Every Breath You Take The went in to be a huge hit in the UK and the States where it topped the charts for a record run in 1983 and won two Grammys. Sting also won an Ivor Novello award for it in the same year.

The song famously had a boost with 1997's I'll be Missing You by Puff Daddy and Faith Evans, which sampled the original and continued its legacy for a new generation of music lovers. And with this song, the arguments continue to this day over the royalties. In 2018 Copeland told Classic Pop about the Puff version: 

"One of our favourite in-band riffs is that, when Puff Daddy sampled Every Breath You Take on I'll Be Missing You, he sampled Andy's guitar figure, not the melody or the lyrics. Me and Andy go, 'Go on Sting, pay Andy his royalties,' and Sting will say, 'Okay Andy, here you are. . . ' Not reaching anywhere near his wallet."
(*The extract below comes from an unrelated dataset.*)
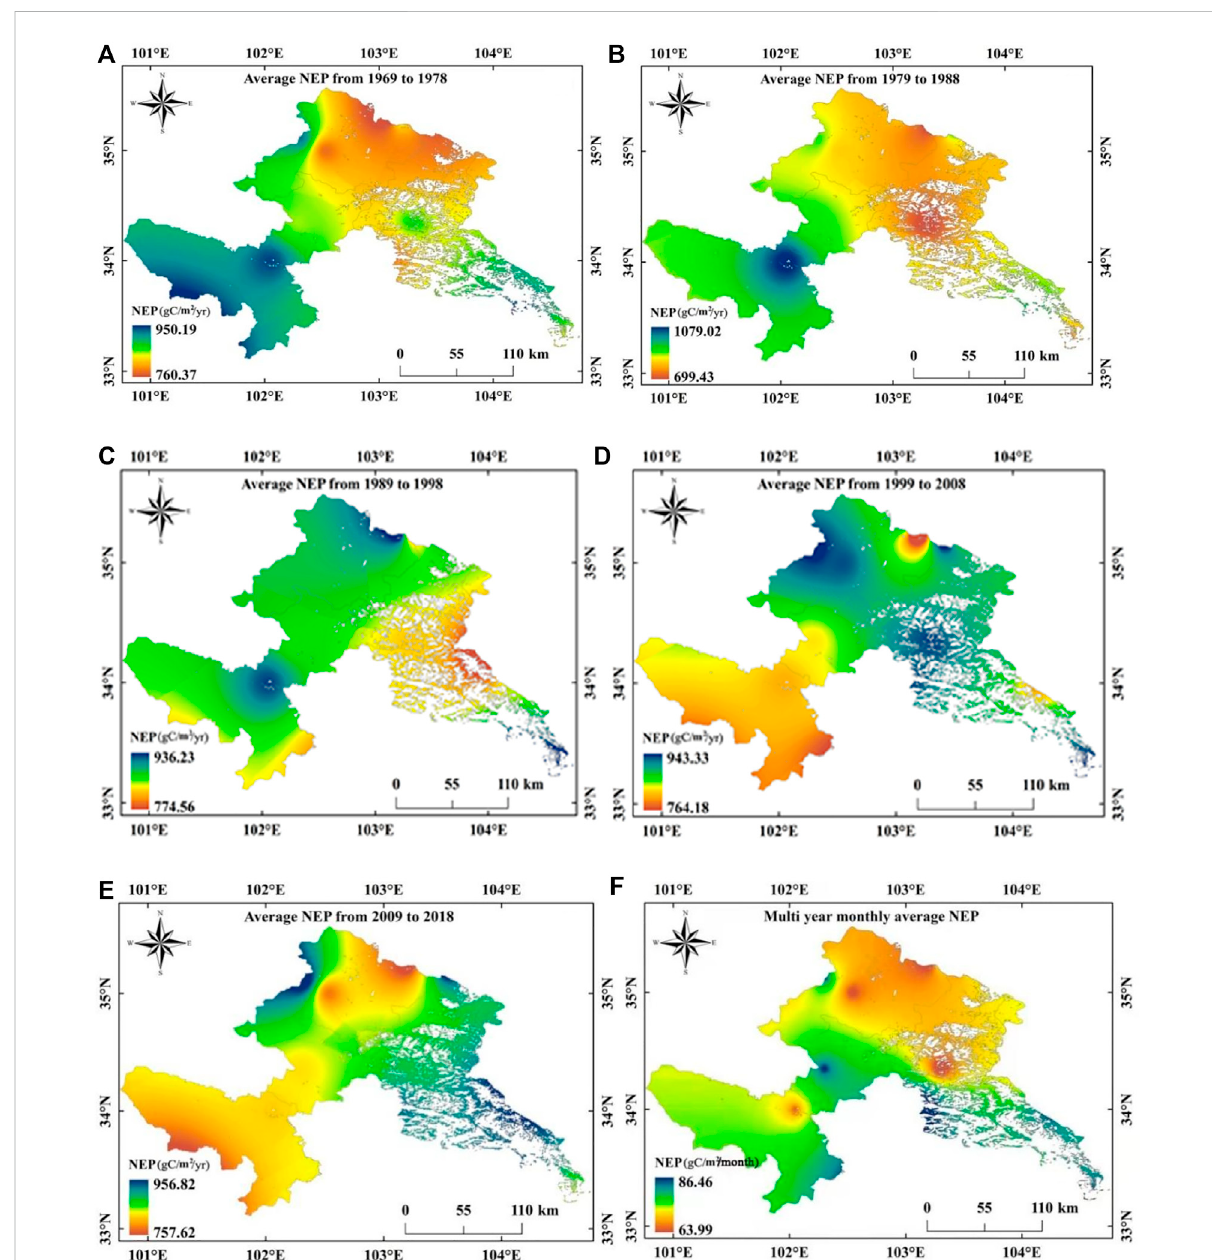
FIGURE 2 Spatial distribution of NEP of alpine meadows in Gannan, China, for the past 50 years. (A) From 1969 to 1978, (B) from 1979 to 1988, (C) from 1989 to 1998, (D) from 1999 to 2008, (E) from 2009 to 2018, and (F) monthly NEP from 1969 to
Meanwhile Sting said of the original song to the BBC in 2011:

"To me it has this double-edged thing and I think it is pretty powerful. Sometimes I'll spend months on a song, making it very technical musically, and technical lyrically and I don't get anywhere. Sometimes the simplest songs are the best. Being simple is not easy though."

And after winning possibly the biggest accolade for the most radio plays in history in 2019, Sting said:

"All of us who write songs, we know in our hearts that when we write we are already standing on the shoulders of giants, those who came before us. They pass the ball to us, we just happen to be in the right place at the right time, so we run with the ball. Suddenly we find ourselves ahead of the field. It's only temporary, I know this, but it feels damn good." 

Finally, Sting recently told Australia's The Project TV show:

"There is something a little off about it [Every Breath], and I think that is its power. I never contradict people about how they interpret the song. It is what it is. I'm just happy that people like it." 

Andy Jones

Andy has been writing about music production and technology for 30 years having started out on Music Technology magazine back in 1992. He has edited the magazines Future Music, Keyboard Review, MusicTech and Computer Music, which he helped launch back in 1998. He owns way too many synthesizers.